Scribes, elders, teachers-of-the-law regard *tradition* as master, rather than servant. Their religious way of life is ruled by precedent, what has been. ‘Come weal, come woe, their status is the quo’. If it’s new, it’s suspect. Their God is unchanging, not merely in faithfulness, but operationally.
Essenes are liturgists. ‘If only we get our *worship* right, the Messiah will come.’ Their God is ‘wholly other’. Their liturgies are exact, their worship-forms utterly predictable.
Mystics major on *experience*. They are right-brain, rejecting rationalism, cerebralism, dogmatism. For them prayer (perhaps divorced from labour) is the essence of the spiritual life. They sometimes form monastic orders.
Gnostics are syncretists. They believe there’s truth in every *religion*. They invite us to make up our own identikit picture of God. They’re at home somewhere in the New Age Movement; they develop conspiracy theories from the Dead Sea Scrolls; they love the Gospel of Thomas.
Sophists or sages place a high premium on *knowledge* or *wisdom* (they’re not the same). They develop beautiful theories about redaction criticism, whether the four gospels are ‘reliable’ when they describe what Jesus said and did. They write learned papers, which like those of their predecessors, will be seen in future academic circles to be largely nonsense.
Sign-seekers love *miracles*. With Herod (in Jesus Christ Superstar) they’d love Jesus to ‘walk across their swimming-pool.’ Their God wants everyone to be healthy, wealthy (but not necessarily wise: academia is suspect). Anything can be cured, instantly, given enough faith.
Materialists measure everything, not just *money*. The bigger, faster, more brilliant, the better. Bigger churches are better than smaller churches; brilliant preachers than ordinary ones. Success, fame, ambition, optimism, ‘imaging’ are their watch-words. They attend Amway conventions.

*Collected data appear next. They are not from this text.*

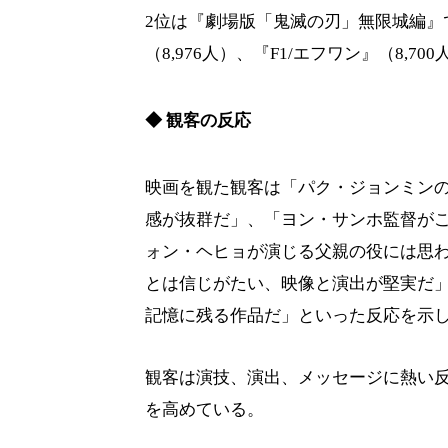
2位は『劇場版「鬼滅の刃」無限城編』で
（8,976人）、『F1/エフワン』（8,
◆ 観客の反応
映画を観た観客は「パク・ジョンミン
感が抜群だ」、「ヨン・サンホ監督が
ォン・ヘヒョが演じる父親の役には思
とは信じがたい、映像と演出が堅実だ
記憶に残る作品だ」といった反応を示
観客は演技、演出、メッセージに熱い
を高めている。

Do-gooders are given to paternalism. They do works of *mercy* for their own benefit, not just for the sake of the one done good to/against. Thoreau said of them, ‘If you see someone coming towards you with the object of doing you good, run for your life.’ These ‘people-helpers’ don’t realize they’re in it to solve their own problems: pure altruism is very very rare.
Antinomians despise holiness – at least for themselves in private. As the term implies, they’re ‘against law’ and misuse *grace*. ‘God loves to forgive, it’s his business’ – so they give God every opportunity to do just that.
Finally, pharisees are preoccupied with two things – *law* and *doctrine*. So they become legalists and dogmatists. They talk a lot about ‘truth’ and ‘error’. Their God is unambiguous, reducible to creeds and doctrinal statements. Their ‘gospel’: repentance precedes acceptance (with Jesus it was the other way around). The acid test: their non-concern for social justice and mercy amd true faith (Matthew 23:23, Luke 11:42, cf. Micah 6:8). They’re fundamentalists, and proud of it.
All the entities *emphasized* are O.K. as part of a religious system, but are deadly if divorced from any/all of the others. Jesus did not align himself with any of the above groups: go and do likewise!